Text: b'I have been known to fall asleep during films, but this is usually due to a combination of things including, really tired, being warm and comfortable on the sette and having just eaten a lot. However on this occasion I fell asleep because the film was rubbish.

In [4]:
# getting size of train, test sets
print('Train set size:', info.splits['train'].num_examples)
print('Test set size:', info.splits['test'].num_examples)

Train set size: 25000
Test set size: 25000


In [5]:
# getting dtype of train, test sets
print('Text', info.features['text'].tf_dtype)
print('Label', info.features['label'].tf_dtype)

Text <dtype: 'string'>
Label <dtype: 'int64'>


In [6]:
# getting info of target feature
print('Number of classes:', info.features['label'].num_classes)
print('Class names:', info.features['label'].names)

Number of classes: 2
Class names: ['neg', 'pos']


In [7]:
# text vetorization
Vectorizer = layers.TextVectorization(max_tokens=1000+2, pad_to_max_tokens=True, standardize='lower_and_strip_punctuation', 
                                      split='whitespace', output_mode='int', output_sequence_length=100)
reviews = train_ds.map(lambda text, label: text)
Vectorizer.adapt(reviews)
Vectorizer(reviews.take(1).get_single_element())

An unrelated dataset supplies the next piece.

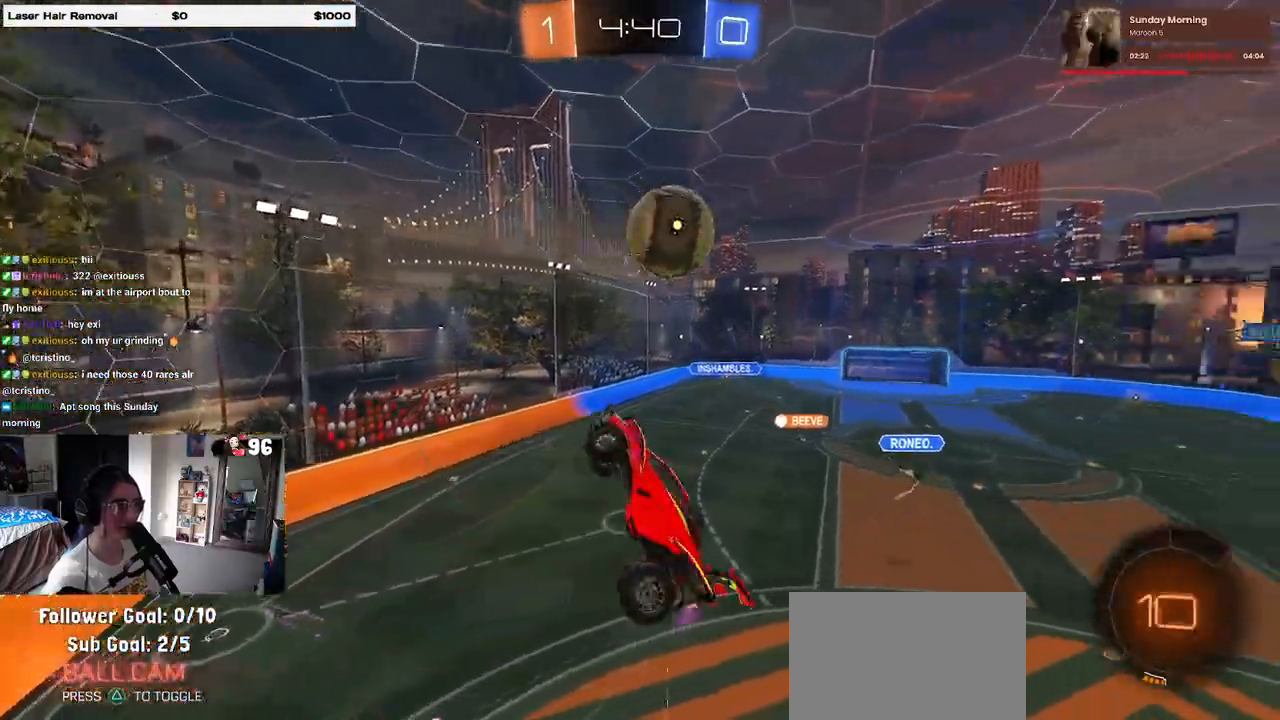
{"buttons": ["L1", "R1"], "left_stick": "up-right", "right_stick": "center", "events": [[117, "L1", "up"], [367, "L1", "down"], [383, "R1", "down"], [417, "left_stick", "up-right"]]}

<tf.Tensor: shape=(100,), dtype=int64, numpy=
array([ 11,  14,  34, 412, 384,  18,  90,  28,   1,   8,  33,   1,   1,
        42, 487,   1, 191,  24,  85, 152,  19,  11, 217, 316,  28,  65,
       240, 214,   8, 489,  54,  65,  85, 112,  96,  22,   1,  11,  93,
       642, 743,  11,  18,   7,  34, 394,   1, 170,   1, 408,   2,  88,
         1, 137,  66, 144,  51,   2,   1,   1,  66, 245,  65,   1,  16,
         1,   1,   1,   1,   1,   1,   3,  40,   1,   1,  17,   1,  14,
       158,  19,   4,   1, 891,   1,   8,   4,  18,  12,  14,   1,   5,
        99, 146,   1,  10, 237, 704,  12,  48,  24])>

In [8]:
# building input pipeline
train_ds = train_ds.shuffle(len(train_ds)).batch(32).cache().prefetch(tf.data.AUTOTUNE)
test_ds = test_ds.batch(32).prefetch(tf.data.AUTOTUNE)

In [9]:
# model building
model = Sequential()
model.add(layers.Input(shape=(1,), dtype=tf.string))
model.add(Vectorizer)
model.add(layers.Embedding(input_dim=Vectorizer.vocabulary_size(), output_dim=2, input_length=(100)))
model.add(layers.LSTM(units=32, activation='tanh', return_sequences=True, dropout=0.4, input_shape=(32, 100, 1)))
model.add(layers.BatchNormalization())
model.add(layers.LSTM(units=16, activation='tanh', dropout=0.4))
model.add(layers.BatchNormalization())
model.add(layers.Dense(units=8, activation='relu'))
model.add(layers.Dense(units=1, activation='sigmoid'))

In [10]:
# model summary
model.summary()

Model: "sequential"
_________________________________________________________________
 Layer (type)                Output Shape              Param #   
 text_vectorization (TextVec  (None, 100)              0         
 torization)                                                     
                                                                 
 embedding (Embedding)       (None, 100, 2)            2004      
                                                                 
 lstm (LSTM)                 (None, 100, 32)           4480      
                                                                 
 batch_normalization (BatchN  (None, 100, 32)          128       
 ormalization)                                                   
                                                                 
 lstm_1 (LSTM)               (None, 16)                3136      
                                                                 
 batch_normalization_1 (Batc  (None, 16)               6

In [11]:
# model config
model.compile(loss='binary_crossentropy', optimizer='adam', metrics=['accuracy'])

In [12]:
# model training
history = model.fit(train_ds, verbose=1)



In [13]:
# model evaluation
scores = model.evaluate(test_ds, verbose=0)
print('Accuracy:', round(scores[1] * 100, 2))

Accuracy: 69.7